■ 任务:
请把下面这段文字中从含有“#### W17 D2”的那一行开始、到含有“Still fighting with”的那一行结束（两端都包括）的各行整理成 Markdown 表格，并略去空行。表格分两列，列名分别为“序号”和“行内容”，前者为每行编号，后者填该行原文。

■ 所示数据:
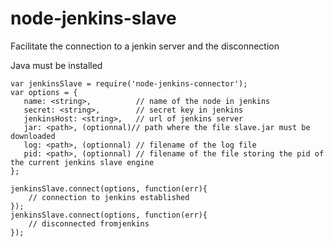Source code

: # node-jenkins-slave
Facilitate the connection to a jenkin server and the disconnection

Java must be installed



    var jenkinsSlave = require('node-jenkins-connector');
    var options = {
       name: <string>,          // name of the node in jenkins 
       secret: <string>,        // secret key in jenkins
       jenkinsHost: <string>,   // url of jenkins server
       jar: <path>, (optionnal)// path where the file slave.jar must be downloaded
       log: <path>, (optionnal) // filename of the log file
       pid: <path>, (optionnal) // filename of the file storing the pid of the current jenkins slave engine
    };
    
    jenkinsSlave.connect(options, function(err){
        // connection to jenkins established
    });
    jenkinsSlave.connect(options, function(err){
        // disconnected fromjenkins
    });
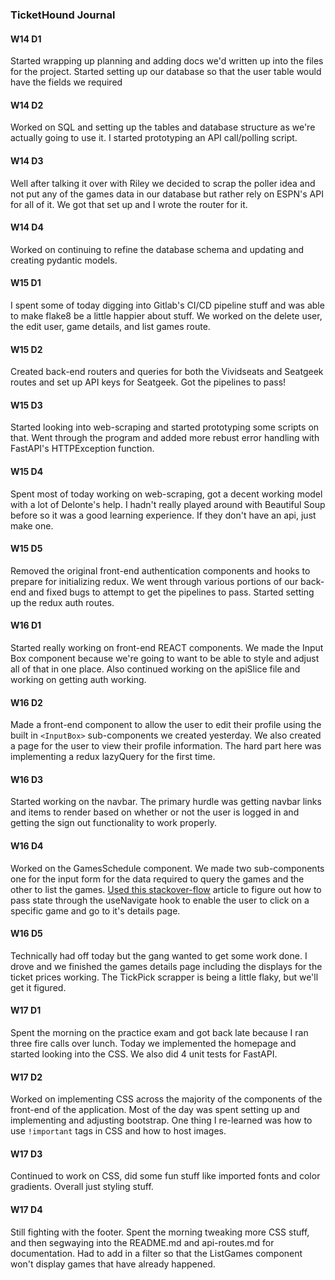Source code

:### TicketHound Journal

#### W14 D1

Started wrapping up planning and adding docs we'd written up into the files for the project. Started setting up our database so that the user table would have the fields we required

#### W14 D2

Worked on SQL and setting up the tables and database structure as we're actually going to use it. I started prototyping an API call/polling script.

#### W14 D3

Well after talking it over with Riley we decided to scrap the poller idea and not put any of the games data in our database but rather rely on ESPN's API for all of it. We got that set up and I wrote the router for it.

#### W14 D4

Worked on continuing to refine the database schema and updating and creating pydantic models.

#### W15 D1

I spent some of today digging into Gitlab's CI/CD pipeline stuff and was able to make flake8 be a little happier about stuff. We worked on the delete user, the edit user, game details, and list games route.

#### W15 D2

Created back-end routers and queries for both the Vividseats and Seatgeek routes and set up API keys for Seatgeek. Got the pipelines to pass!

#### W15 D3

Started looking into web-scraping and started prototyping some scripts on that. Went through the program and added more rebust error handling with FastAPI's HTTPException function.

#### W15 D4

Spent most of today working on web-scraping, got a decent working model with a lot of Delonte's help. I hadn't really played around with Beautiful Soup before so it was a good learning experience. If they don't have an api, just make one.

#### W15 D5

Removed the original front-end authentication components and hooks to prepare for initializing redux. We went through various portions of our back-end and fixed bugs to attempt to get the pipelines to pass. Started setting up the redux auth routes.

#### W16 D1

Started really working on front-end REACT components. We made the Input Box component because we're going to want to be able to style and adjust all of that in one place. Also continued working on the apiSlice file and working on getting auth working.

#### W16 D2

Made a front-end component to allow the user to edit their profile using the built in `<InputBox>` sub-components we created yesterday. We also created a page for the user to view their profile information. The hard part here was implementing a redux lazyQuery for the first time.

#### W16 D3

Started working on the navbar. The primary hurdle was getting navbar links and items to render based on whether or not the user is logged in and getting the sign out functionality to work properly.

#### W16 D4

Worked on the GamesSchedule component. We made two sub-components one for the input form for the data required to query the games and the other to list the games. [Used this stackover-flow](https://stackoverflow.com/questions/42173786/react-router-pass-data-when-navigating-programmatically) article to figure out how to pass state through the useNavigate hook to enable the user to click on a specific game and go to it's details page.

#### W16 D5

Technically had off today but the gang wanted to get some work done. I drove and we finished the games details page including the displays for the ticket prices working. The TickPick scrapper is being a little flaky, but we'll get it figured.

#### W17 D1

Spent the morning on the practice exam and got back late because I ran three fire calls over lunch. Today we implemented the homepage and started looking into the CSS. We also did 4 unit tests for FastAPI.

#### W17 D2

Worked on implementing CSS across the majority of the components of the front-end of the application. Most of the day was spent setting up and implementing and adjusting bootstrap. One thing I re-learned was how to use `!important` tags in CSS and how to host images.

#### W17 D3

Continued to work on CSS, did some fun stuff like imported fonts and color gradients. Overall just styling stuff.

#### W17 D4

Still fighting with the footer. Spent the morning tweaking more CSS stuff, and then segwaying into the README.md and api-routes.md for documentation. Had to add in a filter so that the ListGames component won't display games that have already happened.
...
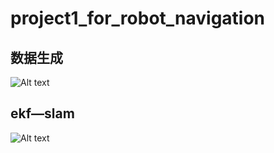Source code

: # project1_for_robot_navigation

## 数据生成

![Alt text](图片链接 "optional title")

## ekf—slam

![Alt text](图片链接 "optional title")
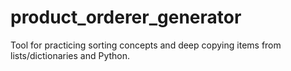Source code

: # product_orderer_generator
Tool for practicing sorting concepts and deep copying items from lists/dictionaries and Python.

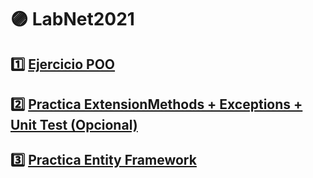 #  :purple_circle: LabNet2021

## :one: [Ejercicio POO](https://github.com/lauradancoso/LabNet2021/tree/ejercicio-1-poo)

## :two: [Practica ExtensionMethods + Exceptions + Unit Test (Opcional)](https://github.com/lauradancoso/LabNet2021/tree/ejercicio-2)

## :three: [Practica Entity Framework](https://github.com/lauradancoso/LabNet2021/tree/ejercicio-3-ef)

■ 任务结果:
| 序号 | 行内容 |
|---|---|
| 1 | #### W17 D2 |
| 2 | Worked on implementing CSS across the majority of the components of the front-end of the application. Most of the day was spent setting up and implementing and adjusting bootstrap. One thing I re-learned was how to use `!important` tags in CSS and how to host images. |
| 3 | #### W17 D3 |
| 4 | Continued to work on CSS, did some fun stuff like imported fonts and color gradients. Overall just styling stuff. |
| 5 | #### W17 D4 |
| 6 | Still fighting with the footer. Spent the morning tweaking more CSS stuff, and then segwaying into the README.md and api-routes.md for documentation. Had to add in a filter so that the ListGames component won't display games that have already happened. |